# [Request]
Please copy every one of these records word for word, omitting the pictures.

# [Extracted data entries]
=======

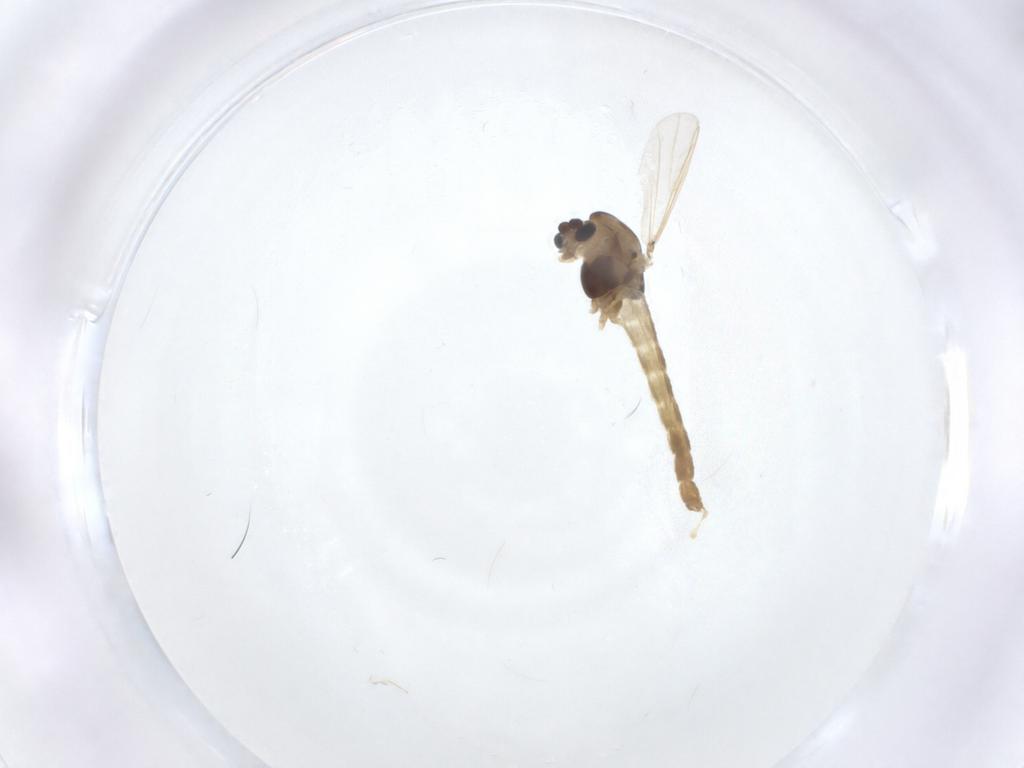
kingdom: Animalia
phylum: Arthropoda
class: Insecta
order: Diptera
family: Chironomidae
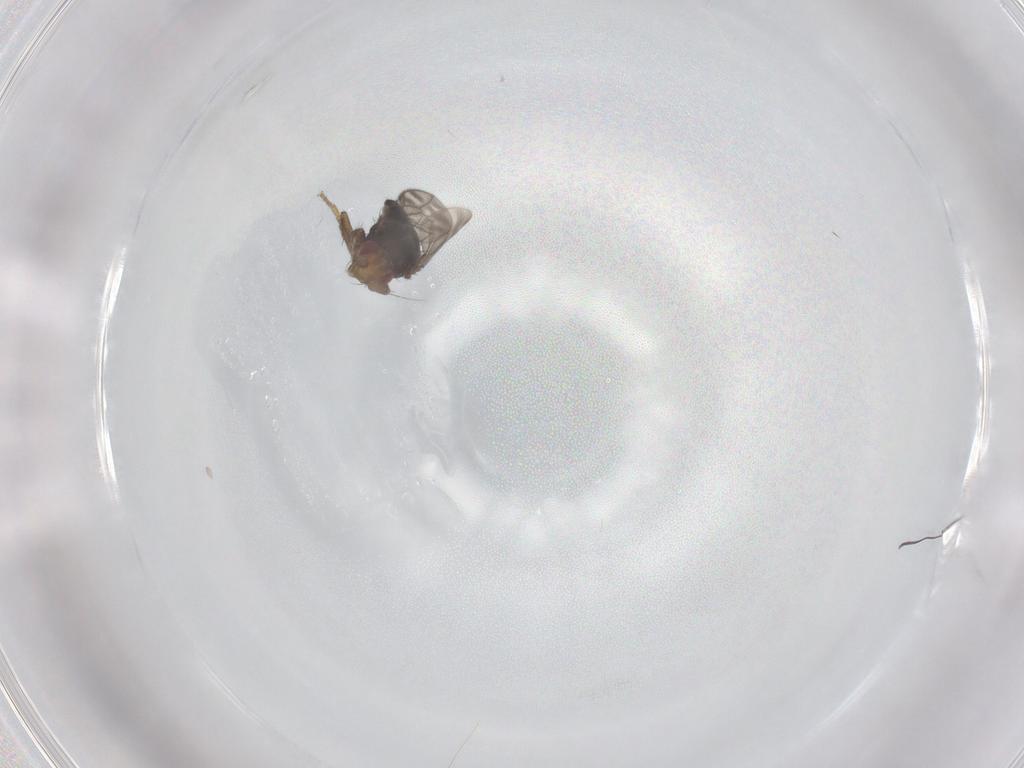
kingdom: Animalia
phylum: Arthropoda
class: Insecta
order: Diptera
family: Sphaeroceridae
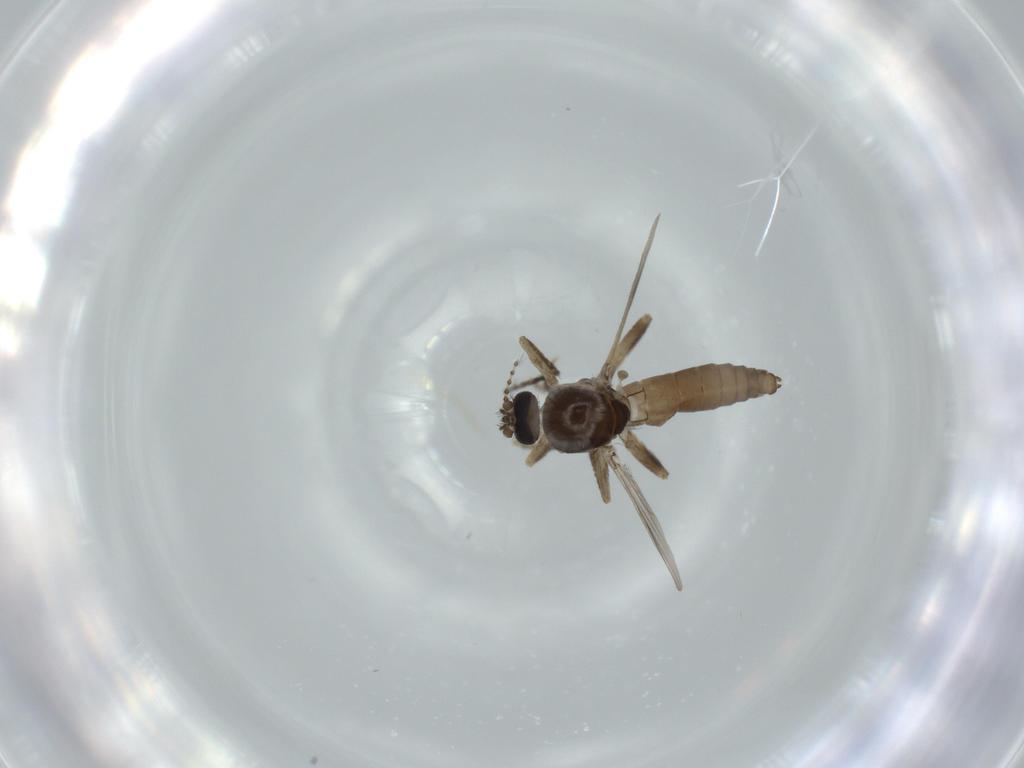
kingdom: Animalia
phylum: Arthropoda
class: Insecta
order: Diptera
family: Ceratopogonidae
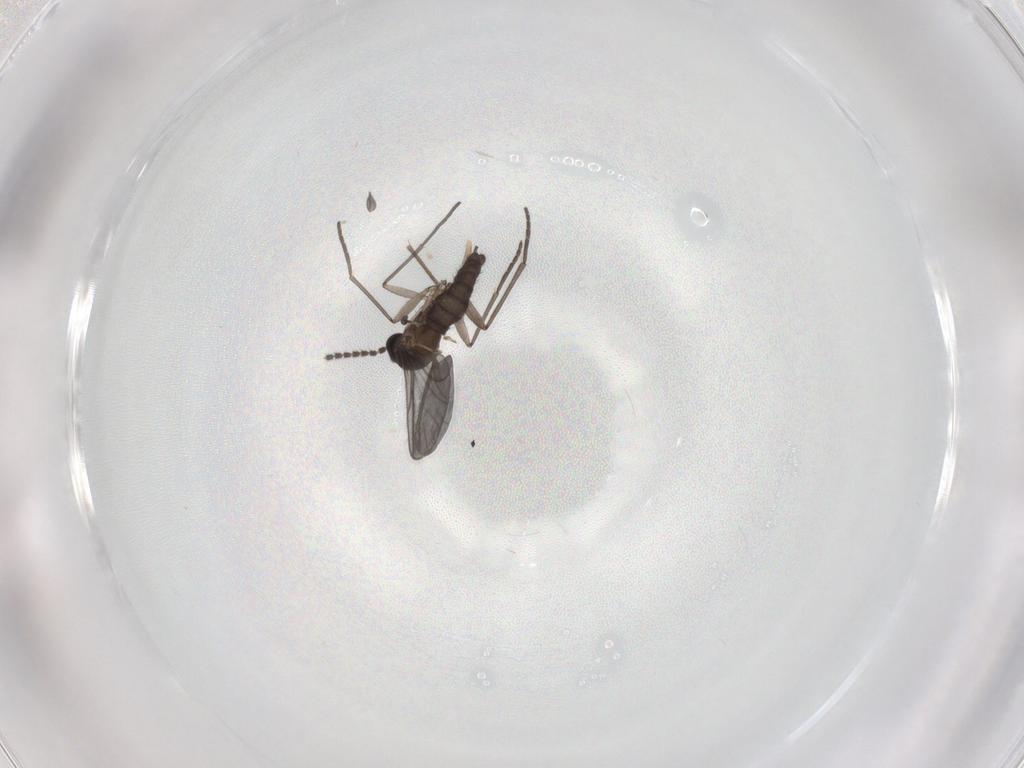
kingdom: Animalia
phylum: Arthropoda
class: Insecta
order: Diptera
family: Chironomidae
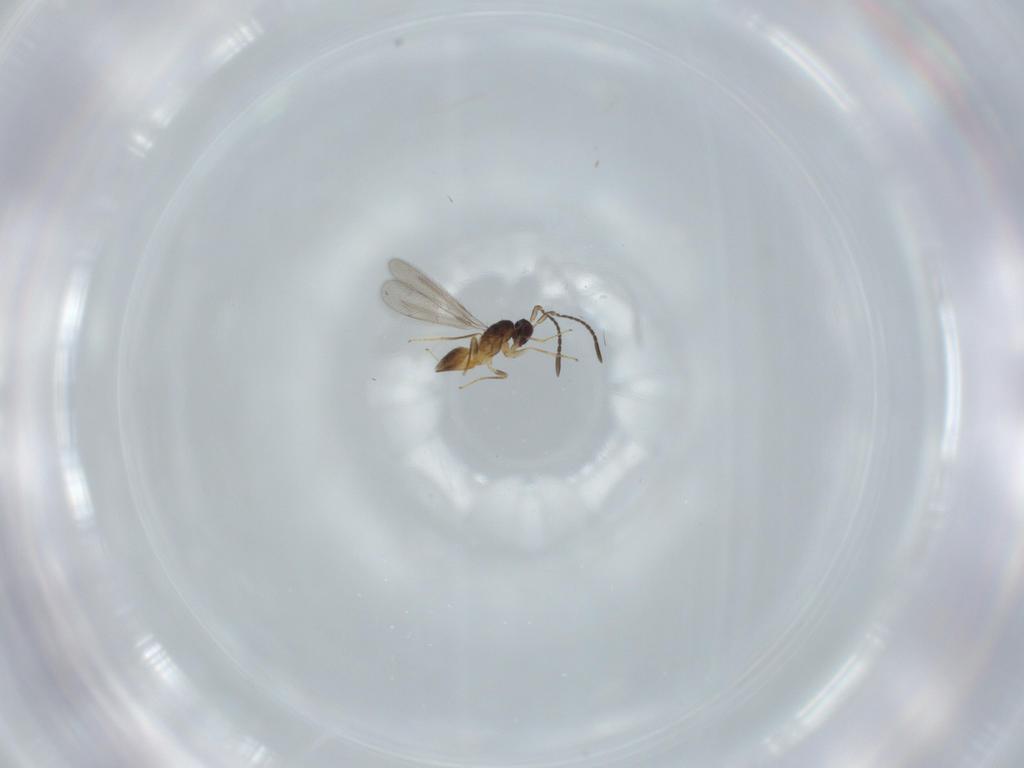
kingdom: Animalia
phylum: Arthropoda
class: Insecta
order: Hymenoptera
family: Mymaridae
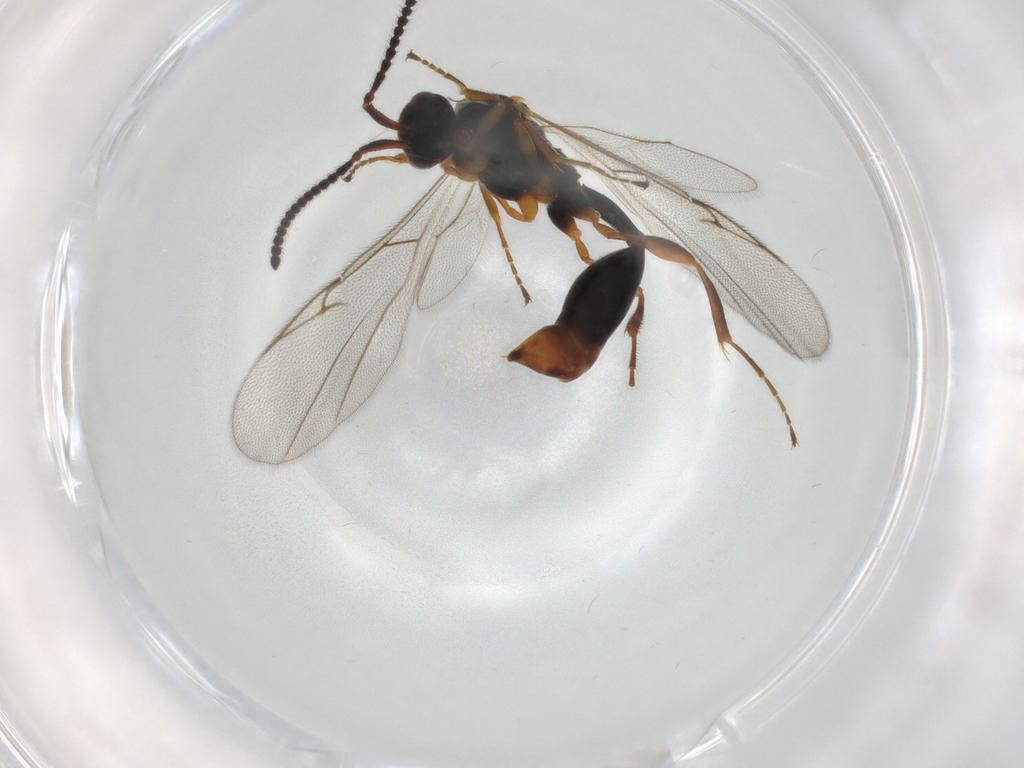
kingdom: Animalia
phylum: Arthropoda
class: Insecta
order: Hymenoptera
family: Diapriidae
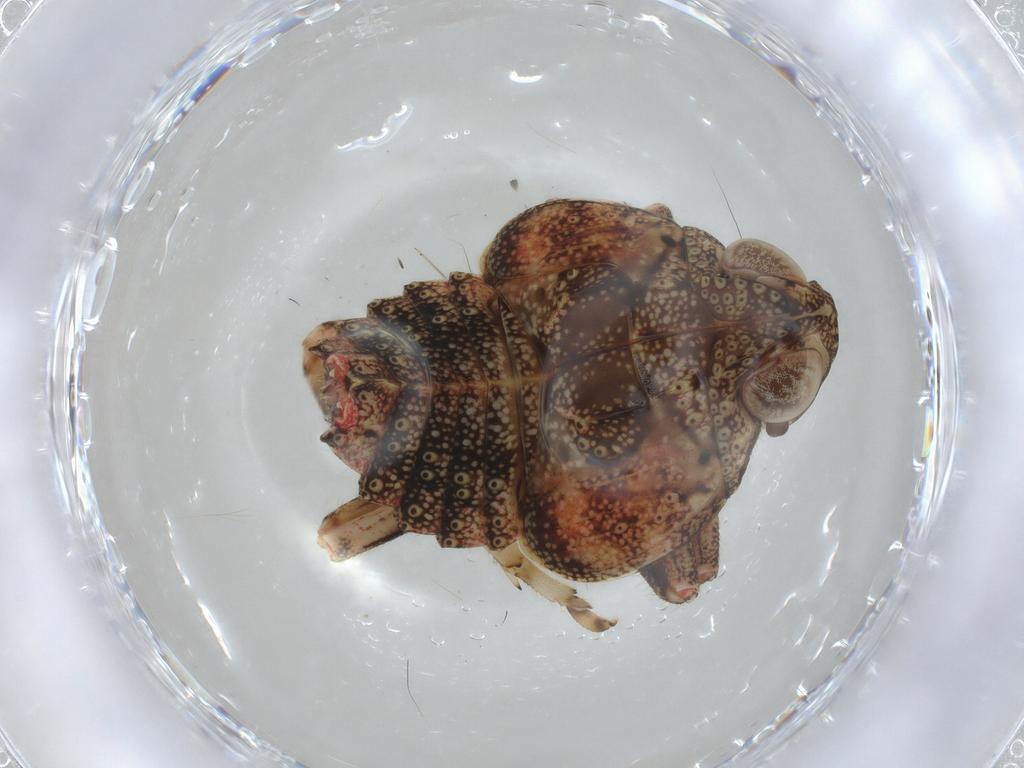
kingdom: Animalia
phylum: Arthropoda
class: Insecta
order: Hemiptera
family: Tropiduchidae
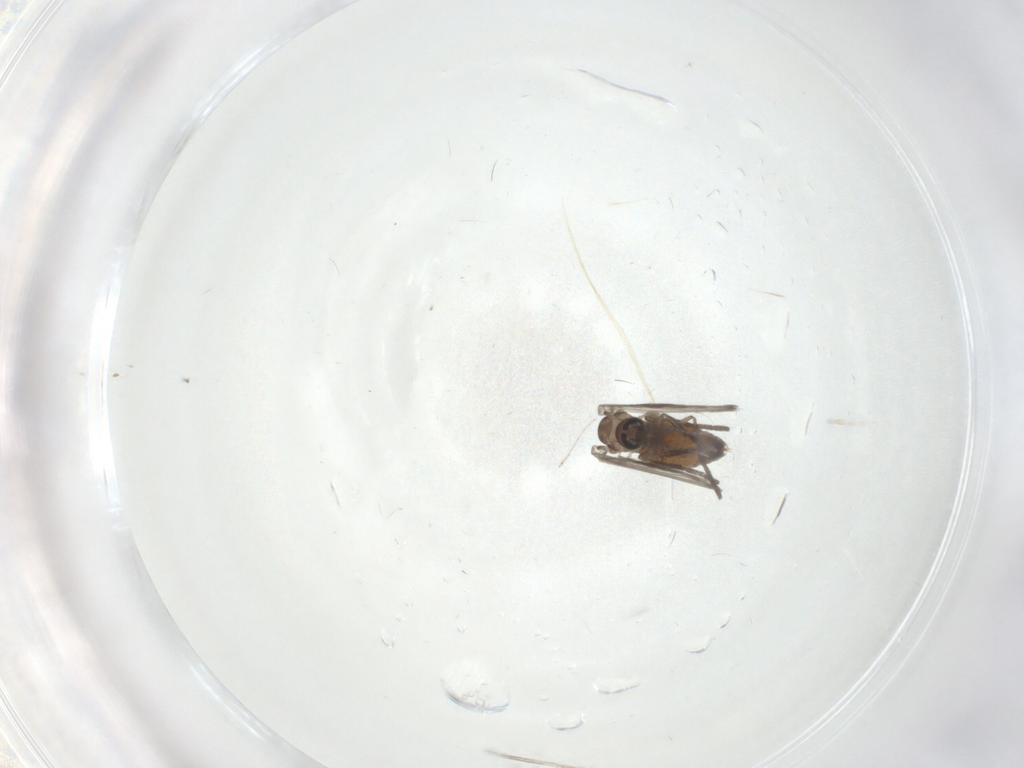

=======

# [Output for this exercise]
kingdom: Animalia
phylum: Arthropoda
class: Insecta
order: Diptera
family: Chironomidae
kingdom: Animalia
phylum: Arthropoda
class: Insecta
order: Diptera
family: Sphaeroceridae
kingdom: Animalia
phylum: Arthropoda
class: Insecta
order: Diptera
family: Ceratopogonidae
kingdom: Animalia
phylum: Arthropoda
class: Insecta
order: Diptera
family: Chironomidae
kingdom: Animalia
phylum: Arthropoda
class: Insecta
order: Hymenoptera
family: Mymaridae
kingdom: Animalia
phylum: Arthropoda
class: Insecta
order: Hymenoptera
family: Diapriidae
kingdom: Animalia
phylum: Arthropoda
class: Insecta
order: Hemiptera
family: Tropiduchidae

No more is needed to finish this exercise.